Have you heard the story of Billy Ray Harris? It’s a heart-warming one.
Billy Ray is a homeless Kansas man who received an unexpected donation when passer-by Sarah Darling accidentally put her engagement ring into his collecting cup. Despite being offered $4000 for the ring by a jeweller, he kept the ring, and returned it to her when, panic-stricken, she came back the following day. Sarah gave him all the cash she had in her purse as a reward, and as they told their good-luck story to friends – who then told their friends – her finance decided to put up a website to collect donations for Billy Ray. So far, $151,000 have been donated as the story has gone viral around the world. Billy Ray plans to use the money to move to Houston to be near his family. You can see the whole story here.
On closer inspection, it turns out that this wasn’t the first ring that Billy had returned to its owner. A few years previously, he found a Super Bowl ring belonging to a football player and walked to the his hotel to return it. The football player rewarded him financially, and gave him three nights at that luxury hotel. So the pattern was already established for Billy Ray, who also attributes it to his upbringing as the grandson of a reverend.
Whether you see this story as an illustration of grace, karma or good-old-fashioned human nature, it illustrates the principle of reciprocity.
Reciprocity is an important principle for knowledge management, and one which underpins the idea of Offers and Requests.
Offers and Requests was a simple approach, introduced to make it easier for Operations Engineers at BP to ask for help, and to share good practice with their peers. The idea was for each business unit to self-assess their level of operational excellence using a maturity model, and identify their relative strengths and weaknesses. In order to overcome barriers like “tall poppy syndrome”, or a reluctance to ask for help (“real men don’t ask directions”), a process was put in place whereby every business unit would be asked to offer three areas which they felt proud of, and three areas which they wanted help with. The resulting marketplace for matching offers and requests was successful because:
i) The principle of offering a strength at the same time as requesting help was non-threatening and reciprocal – it was implicitly fair.
ii) The fact that every business unit was making their offers and requests at the same time meant that it felt like a balanced and safe process.

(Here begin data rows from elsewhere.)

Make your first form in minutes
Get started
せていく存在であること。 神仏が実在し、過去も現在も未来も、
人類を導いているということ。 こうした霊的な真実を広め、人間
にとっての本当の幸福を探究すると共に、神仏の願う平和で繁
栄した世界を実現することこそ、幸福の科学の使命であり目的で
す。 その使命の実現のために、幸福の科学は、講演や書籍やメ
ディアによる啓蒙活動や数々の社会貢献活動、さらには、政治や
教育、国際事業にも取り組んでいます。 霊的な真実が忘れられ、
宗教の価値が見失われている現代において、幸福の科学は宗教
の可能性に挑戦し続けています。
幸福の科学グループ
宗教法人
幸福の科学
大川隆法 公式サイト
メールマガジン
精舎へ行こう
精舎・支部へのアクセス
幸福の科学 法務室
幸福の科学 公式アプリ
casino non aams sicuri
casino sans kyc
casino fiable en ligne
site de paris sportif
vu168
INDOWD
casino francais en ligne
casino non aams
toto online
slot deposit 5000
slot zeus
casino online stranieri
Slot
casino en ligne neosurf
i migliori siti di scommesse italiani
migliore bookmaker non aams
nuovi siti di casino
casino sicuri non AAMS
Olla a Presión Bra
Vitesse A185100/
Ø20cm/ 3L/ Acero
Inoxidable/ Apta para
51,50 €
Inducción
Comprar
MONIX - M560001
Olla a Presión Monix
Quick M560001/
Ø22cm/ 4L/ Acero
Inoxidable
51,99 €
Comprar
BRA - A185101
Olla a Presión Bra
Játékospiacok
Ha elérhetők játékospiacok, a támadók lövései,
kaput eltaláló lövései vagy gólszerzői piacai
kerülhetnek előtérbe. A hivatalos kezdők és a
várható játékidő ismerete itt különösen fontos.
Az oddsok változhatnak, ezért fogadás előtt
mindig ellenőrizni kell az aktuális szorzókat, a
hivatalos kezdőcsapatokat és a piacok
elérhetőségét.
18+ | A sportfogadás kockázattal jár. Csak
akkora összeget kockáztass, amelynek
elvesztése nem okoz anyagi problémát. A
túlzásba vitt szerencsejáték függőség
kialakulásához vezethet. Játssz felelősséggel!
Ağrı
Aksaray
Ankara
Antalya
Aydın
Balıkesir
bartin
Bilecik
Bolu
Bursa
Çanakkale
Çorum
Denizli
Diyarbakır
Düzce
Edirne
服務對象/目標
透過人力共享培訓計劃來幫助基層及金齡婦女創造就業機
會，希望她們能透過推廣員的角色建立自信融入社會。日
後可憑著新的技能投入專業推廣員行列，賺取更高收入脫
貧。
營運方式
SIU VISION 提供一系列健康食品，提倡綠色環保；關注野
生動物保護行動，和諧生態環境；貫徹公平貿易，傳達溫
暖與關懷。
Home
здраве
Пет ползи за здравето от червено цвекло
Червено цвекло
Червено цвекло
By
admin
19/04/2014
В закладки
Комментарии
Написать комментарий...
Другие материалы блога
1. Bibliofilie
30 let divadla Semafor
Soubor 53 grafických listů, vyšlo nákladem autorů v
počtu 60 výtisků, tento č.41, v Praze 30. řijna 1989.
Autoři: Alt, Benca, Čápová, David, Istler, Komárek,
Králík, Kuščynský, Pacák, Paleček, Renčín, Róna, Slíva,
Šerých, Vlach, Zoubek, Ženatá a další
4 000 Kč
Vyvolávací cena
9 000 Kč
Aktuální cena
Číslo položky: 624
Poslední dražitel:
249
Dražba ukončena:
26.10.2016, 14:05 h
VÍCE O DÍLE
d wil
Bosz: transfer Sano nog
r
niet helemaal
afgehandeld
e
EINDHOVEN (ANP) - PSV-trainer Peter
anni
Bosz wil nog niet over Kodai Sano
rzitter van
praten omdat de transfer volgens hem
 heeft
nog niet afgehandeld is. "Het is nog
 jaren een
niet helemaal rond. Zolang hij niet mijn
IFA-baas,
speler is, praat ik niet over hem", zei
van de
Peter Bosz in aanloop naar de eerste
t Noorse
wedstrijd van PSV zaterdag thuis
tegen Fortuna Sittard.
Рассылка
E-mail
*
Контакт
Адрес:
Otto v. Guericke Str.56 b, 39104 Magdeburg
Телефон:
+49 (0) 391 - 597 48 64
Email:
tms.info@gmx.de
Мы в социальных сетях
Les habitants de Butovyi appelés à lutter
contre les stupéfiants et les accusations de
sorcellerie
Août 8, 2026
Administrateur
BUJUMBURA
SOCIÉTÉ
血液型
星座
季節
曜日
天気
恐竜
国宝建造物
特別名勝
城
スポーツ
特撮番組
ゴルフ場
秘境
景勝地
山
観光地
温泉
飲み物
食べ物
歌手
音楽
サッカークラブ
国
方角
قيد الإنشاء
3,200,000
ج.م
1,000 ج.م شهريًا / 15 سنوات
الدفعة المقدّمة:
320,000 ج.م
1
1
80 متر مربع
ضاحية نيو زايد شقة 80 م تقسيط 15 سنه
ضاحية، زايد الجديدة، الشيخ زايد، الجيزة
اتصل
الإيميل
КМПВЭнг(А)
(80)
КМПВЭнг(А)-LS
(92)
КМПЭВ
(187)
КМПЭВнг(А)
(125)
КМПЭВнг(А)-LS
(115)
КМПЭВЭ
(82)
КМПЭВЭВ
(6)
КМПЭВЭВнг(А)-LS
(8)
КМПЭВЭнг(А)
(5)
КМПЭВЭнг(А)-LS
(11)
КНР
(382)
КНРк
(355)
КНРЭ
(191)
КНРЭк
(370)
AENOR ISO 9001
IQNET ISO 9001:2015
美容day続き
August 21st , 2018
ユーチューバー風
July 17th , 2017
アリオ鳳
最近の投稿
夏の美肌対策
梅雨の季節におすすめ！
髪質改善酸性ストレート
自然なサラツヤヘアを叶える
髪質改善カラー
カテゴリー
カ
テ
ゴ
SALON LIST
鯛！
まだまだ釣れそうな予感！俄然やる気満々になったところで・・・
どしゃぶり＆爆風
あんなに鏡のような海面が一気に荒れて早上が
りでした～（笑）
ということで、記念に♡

Like Billy Ray, one positive experience of giving and receiving led to another, and ultimately to a Operations community. A community website for offers and requests underpinned the process, enabling social connections and discussions.
This is played out in the Kansas story, where the addition of technology and social connections created disproportionate value – currently $151,000 of it.
In the words of Billy Ray, “What is the world coming to when a person returns something that doesn’t belong to him and all this happens?”